Hands-on Test of Google Gemma 4: Usable Offline on Phone but Fails All Logic Questions

Google launches the lightweight multimodal model Gemma 4, supporting edge-side AI deployment.

To be honest, the circle of large AI models has been quite abstract recently.

Each company is quietly working on applications leaning towards commercial implementation. Several big tech companies are preoccupied with integrating the concept of OpenClaw into their own products. However, truly eye - catching breakthroughs in underlying technologies are hardly seen.

Google scratched its head and thought this situation wasn't right.

So, just a few days ago, Google launched the new - generation open - source model Gemma 4, which includes four specifications: E2B, E4B, 26B, and 31B. Among them, the two smaller models, E2B and E4B, can be directly deployed and run on devices such as mobile phones and Raspberry Pi. The 26B and 31B models can also run with just a consumer - grade graphics card.
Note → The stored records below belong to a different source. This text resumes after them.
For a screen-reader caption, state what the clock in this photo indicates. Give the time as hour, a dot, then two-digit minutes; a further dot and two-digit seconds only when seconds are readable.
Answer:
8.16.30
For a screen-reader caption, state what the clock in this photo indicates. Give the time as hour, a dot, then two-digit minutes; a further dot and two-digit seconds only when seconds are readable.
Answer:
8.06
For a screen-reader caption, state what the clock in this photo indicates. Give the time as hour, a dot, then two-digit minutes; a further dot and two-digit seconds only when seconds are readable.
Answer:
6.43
(Image source: Lei Technology)

You know, the AI - enabled mobile phones that were all the rage in the past two years. After people bought them home and used them for half a year, they found that over 90% of the core functions still had to rely on sending data to cloud servers via the Internet. Once the network was disconnected, the phones were useless. This really left people feeling underwhelmed.

Google stated that the release of Gemma 4 represents a significant advancement in AI on mobile devices. It brings powerful multimodal functions to end - side devices such as mobile phones, tablets, and laptops, allowing users to experience the high - efficiency processing performance that was previously only available on advanced cloud models.
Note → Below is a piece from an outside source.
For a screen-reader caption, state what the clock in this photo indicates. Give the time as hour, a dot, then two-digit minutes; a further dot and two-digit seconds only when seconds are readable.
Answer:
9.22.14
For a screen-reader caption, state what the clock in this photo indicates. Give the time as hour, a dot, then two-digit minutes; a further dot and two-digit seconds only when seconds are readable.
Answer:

Is it another case of punching above its weight? It's quite interesting.

To see the true quality of this thing, I also downloaded the latest model released by Google for testing. Next, I'll tell you about the highlights.

Google Aims to Punch Above Its Weight

Why did Google's move cause such a big stir this time?

To figure this out, we first need to understand what this model is.

Gemma 4 E2B/E4B is a lightweight end - side large model developed by Google using the MatFormer architecture. It achieves long - context and low - memory consumption design through the PLE and Hybrid Attention structures. Its memory usage is comparable to that of traditional 2B and 4B models, and it can be normally invoked with a minimum of 3.2GB of memory.

(Image source: Google)

Secondly, we need to understand what this model can do.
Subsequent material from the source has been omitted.